Cleversafe theoretical performance has limits?
Up to Dispersed Storage Users
Hi.
I'm researching distributed storage solutions for a project with large anounts of data (hundreds of TB), and checking Cleversafe as a potential candidate.
After searching the Internet a bit, I found the following article, at storagemojo, but what was most interesting were the comments by storage professionals, which claimed that Cs has quite large performance limits, because of the used Reed-Solomon approach.
http://storagemojo.com/2008/03/03/cleversafes-dispersed-storage-network/
Can someone from CS team provide information about this matter?
Regards.
We are migrating our forums to a new site. If you don't mind, please re-post your question on http://dev.cleversafe.org/forums.

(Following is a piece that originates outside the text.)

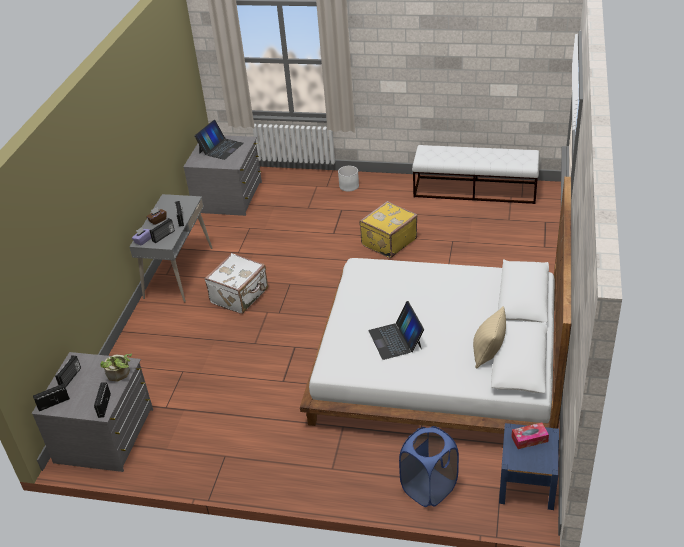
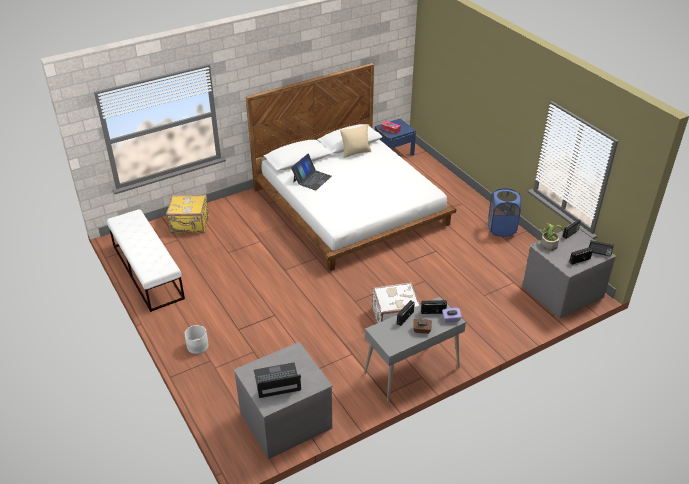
camera: 135 degrees left, 0 degrees up
(388, 242) = (258, 281): yellow suitcase -> yellow suitcase (190, 224)
(396, 339) = (383, 181): laptop -> laptop (312, 179)
(429, 488) = (432, 174): blue laundry basket -> blue laundry basket (501, 229)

Our new forums are powered by phpBB. It has more features, performs better, and is generally easier for us to manage.
Our new site supports OpenID. Many online email providers also provide OpenID identities. If yours doesn't, you can also get an OpenID at http://myopenid.com. If you don't feel like getting an OpenID you can still register on our forums the old fashion way.
Sorry for the inconvenience,
Wesley Leggette
Open Source Manager
Cleversafe, Inc.
Previously Stas Oskin wrote:
Hi.
I'm researching distributed storage solutions for a project with large anounts of data (hundreds of TB), and checking Cleversafe as a potential candidate.
After searching the Internet a bit, I found the following article, at storagemojo, but what was most interesting were the comments by storage professionals, which claimed that Cs has quite large performance limits, because of the used Reed-Solomon approach.
http://storagemojo.com/2008/03/03/cleversafes-dispersed-storage-network/
Can someone from CS team provide information about this matter?
Regards.
Hi Stas,
Thank you for your inquiry. I will address your questions and concerns. Cleversafe uses a form of Reed-Solomon called Cauchy Reed-Solomon for its core Information Dispersal Algorithm. This is a faster form of Reed-Solomon and Cleversafe has improved the algorithm to perform the calculations even faster. With ample processor capacity, the performance of the IDA algorithm is not the limitting factor in a Cleversafe Dispersed Storage system.
Cleversafe's technology works best in applications with large digital content objects that must be stored and protected for extended periods of time. Digital media, audio, images, log files, etc. are very good candidates for dispersed storage. The larger the data object, the better. The properties of dispersal allow you to store and protect these objects very efficiently with out the need to copy the data, therefore reducing your storage and management costs. We have several customers that are successfully using our technology for storing, protecting and potentially distributing large digital content libraries.
One of the respondents to the StorageMojo article claims that RAID 6 or RAID 5 is "sufficient" for protecting critical digital content and that the performance of these storage subsystems is far superior to dispersed storage. While it's true that RAID based systems offer enhanced protection, most customers mirror or copy their critical digital assets to protect them from a full subsystem failure and may copy them to another site to protect from an entire site failure. This functionality is built in with a dispersed storage system.
From a performace perspective, small block reads/writes will perform better on a single drive or across a small number of drives in a RAID system, but that's not necessarily the case with large digital content objects. Dispersed storage systems peform write and read operations to and from a network of storage nodes in parallel and operate on smaller pieces of the object not the entire object. Assuming sufficient network bandwidth, moving large objects to and from a network of storage nodes is very efficient due to the parallel I/O and processor operations.
I hope this addresses your concerns. Please respond if you need additional information.
Russ